La organización de la vida en la sociedad posmoderna nos está conduciendo cada vez más a encubrir los padecimientos y aflicciones de las personas, ocultando su sufrimiento. Rara vez experimentamos de cerca y de modo sensible el dolor y la angustia de los otros. No sentimos la impotencia y desesperanza de quienes van quedando excluidos de la «sociedad del bienestar».
Estamos reduciendo el sufrimiento humano a números y datos. Contemplamos el sufrimiento a través de una pantalla, cómodamente sentados en la sala de nuestro hogar. Las personas que sufren se van convirtiendo en una abstracción. Ya no hay emigrantes hambrientos, hay cuotas. No hay trabajadores en paro y sin futuro, hay indicadores económicos. No hay pobres excluidos para siempre de todo bienestar, hay umbrales de pobreza.
Sin darnos cuenta, nos hemos instalado en la indiferencia ante el sufrimiento de los demás. Hemos aprendido a vivir sin dejarnos «contaminar» por el dolor ajeno. Sabemos alejarnos y huir de todo problema doloroso que nos pueda molestar. No es esto solo. Los más privilegiados y poderosos contratan guardias de seguridad para vigilar sus residencias. Se pide una represión más dura y fronteras más eficaces para impedir que lleguen hasta nosotros seres humanos que arriesgan su vida y la pierden solo porque buscan venir hasta nosotros para poder comer.
Esta indiferencia ante los que sufren nos está deshumanizando, pues nos conduce a olvidar la dignidad que se encierra en toda persona: miramos el sufrimiento ajeno con indiferencia y tendemos a ignorar cada vez más esa reacción que se despierta en todo ser humano cuando se encuentra con alguien que sufre y se llama «compasión». Es el momento de reaccionar.

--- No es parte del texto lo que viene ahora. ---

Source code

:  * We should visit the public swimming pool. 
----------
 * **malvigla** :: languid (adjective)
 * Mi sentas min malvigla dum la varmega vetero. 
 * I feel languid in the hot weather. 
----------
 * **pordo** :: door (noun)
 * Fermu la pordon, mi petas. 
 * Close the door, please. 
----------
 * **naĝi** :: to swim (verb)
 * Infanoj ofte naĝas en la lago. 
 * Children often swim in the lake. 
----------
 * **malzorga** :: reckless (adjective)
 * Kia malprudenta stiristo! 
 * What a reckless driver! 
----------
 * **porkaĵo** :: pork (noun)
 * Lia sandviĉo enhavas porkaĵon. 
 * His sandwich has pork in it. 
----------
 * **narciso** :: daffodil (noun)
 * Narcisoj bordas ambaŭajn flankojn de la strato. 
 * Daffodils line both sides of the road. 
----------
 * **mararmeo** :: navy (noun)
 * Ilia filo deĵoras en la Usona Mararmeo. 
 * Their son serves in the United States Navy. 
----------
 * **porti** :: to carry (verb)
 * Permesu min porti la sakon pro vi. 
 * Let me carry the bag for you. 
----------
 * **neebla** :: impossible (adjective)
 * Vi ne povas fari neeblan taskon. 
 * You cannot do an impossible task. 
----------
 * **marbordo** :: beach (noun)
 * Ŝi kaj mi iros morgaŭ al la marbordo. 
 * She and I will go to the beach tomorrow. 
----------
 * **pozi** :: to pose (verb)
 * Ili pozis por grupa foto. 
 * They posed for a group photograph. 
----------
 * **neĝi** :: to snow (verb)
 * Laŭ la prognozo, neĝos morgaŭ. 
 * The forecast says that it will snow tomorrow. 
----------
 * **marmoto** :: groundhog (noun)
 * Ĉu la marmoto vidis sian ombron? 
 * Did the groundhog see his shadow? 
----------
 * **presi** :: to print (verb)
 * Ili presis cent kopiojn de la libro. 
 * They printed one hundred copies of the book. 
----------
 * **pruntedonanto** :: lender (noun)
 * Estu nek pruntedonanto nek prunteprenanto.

Hemos de aprender a mirar el rostro concreto de las personas. Recuperar la experiencia de la acogida, la cercanía, el acompañamiento, la compasión. Sentirnos responsables del otro. Sebastián Mora ha sabido explicarlo con fuerza: «Se trata de responder gratuitamente a la llamada del rostro del otro, cuya voz y mirada se dirigen a mí, buscan respuesta y me hacen responsable».
La teóloga Dorothee Sölle criticaba con audacia «el embrutecimiento y la falta de sensibilidad» ante el sufrimiento que se observa en la sociedad moderna, y decía así: «El único medio de traspasar estas fronteras consiste en compartir el dolor con los que sufren, no dejarlos solos y hacer más fuerte su grito». Pero no es fácil despertar entre nosotros la compasión por las víctimas de nuestra sociedad sin alimentarnos en una espiritualidad que nos aliente.
De ahí la importancia que puede tener en nuestros días la espiritualidad de Jesús, cuya herencia más importante a la humanidad es su llamada a hacer de la compasión el principio de actuación para construir un mundo más justo, solidario y fraterno: el sufrimiento de las victimas ha de ser tomado en serio; no puede ser aceptado como algo normal, pues es inaceptable para Dios. Por eso el teólogo Jon Sobrino propuso hablar del «principio misericordia», es decir, un principio del que ha de arrancar nuestra actuación privada y pública, orientando nuestra actuación hacia los que sufren y trabajando para erradicar el sufrimiento y sus causas, o al menos para aliviarlo.